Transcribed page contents
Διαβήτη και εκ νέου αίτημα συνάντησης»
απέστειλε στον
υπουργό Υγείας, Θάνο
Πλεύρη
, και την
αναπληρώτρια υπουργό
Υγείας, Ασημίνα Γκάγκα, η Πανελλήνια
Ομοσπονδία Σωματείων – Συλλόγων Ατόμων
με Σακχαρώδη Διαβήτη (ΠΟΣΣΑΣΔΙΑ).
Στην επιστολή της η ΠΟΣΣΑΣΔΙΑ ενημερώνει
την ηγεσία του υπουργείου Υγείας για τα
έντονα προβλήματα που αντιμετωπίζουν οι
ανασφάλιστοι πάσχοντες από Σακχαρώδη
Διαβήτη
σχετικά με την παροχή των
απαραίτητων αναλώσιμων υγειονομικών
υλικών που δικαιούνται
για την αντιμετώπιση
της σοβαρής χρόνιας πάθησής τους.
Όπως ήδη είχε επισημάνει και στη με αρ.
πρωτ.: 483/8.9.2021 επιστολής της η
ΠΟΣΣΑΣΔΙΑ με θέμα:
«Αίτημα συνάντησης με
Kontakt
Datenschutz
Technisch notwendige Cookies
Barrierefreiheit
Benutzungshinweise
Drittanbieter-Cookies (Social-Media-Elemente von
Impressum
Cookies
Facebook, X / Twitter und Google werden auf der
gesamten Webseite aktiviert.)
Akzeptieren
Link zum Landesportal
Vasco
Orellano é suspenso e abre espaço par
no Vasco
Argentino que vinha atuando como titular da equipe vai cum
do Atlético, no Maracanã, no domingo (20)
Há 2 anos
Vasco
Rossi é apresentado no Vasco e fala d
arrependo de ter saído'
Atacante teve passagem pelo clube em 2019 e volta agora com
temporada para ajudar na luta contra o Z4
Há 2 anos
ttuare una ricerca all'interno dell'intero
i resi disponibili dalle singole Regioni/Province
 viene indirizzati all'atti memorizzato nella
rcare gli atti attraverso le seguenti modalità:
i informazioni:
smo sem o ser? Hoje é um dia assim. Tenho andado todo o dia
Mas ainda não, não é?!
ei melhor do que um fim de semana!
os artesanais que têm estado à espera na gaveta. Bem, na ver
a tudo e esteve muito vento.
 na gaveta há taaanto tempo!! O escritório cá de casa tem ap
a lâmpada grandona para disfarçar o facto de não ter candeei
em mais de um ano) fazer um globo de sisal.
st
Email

**What to work on**
Exactly the lines above from the one with "Orellano é suspenso e abre espaço par" to the one with "a tudo e esteve muito vento.", both included, are to be quoted; leave the rest out.

**Response area**
Orellano é suspenso e abre espaço par
no Vasco
Argentino que vinha atuando como titular da equipe vai cum
do Atlético, no Maracanã, no domingo (20)
Há 2 anos
Vasco
Rossi é apresentado no Vasco e fala d
arrependo de ter saído'
Atacante teve passagem pelo clube em 2019 e volta agora com
temporada para ajudar na luta contra o Z4
Há 2 anos
ttuare una ricerca all'interno dell'intero
i resi disponibili dalle singole Regioni/Province
 viene indirizzati all'atti memorizzato nella
rcare gli atti attraverso le seguenti modalità:
i informazioni:
smo sem o ser? Hoje é um dia assim. Tenho andado todo o dia
Mas ainda não, não é?!
ei melhor do que um fim de semana!
os artesanais que têm estado à espera na gaveta. Bem, na ver
a tudo e esteve muito vento.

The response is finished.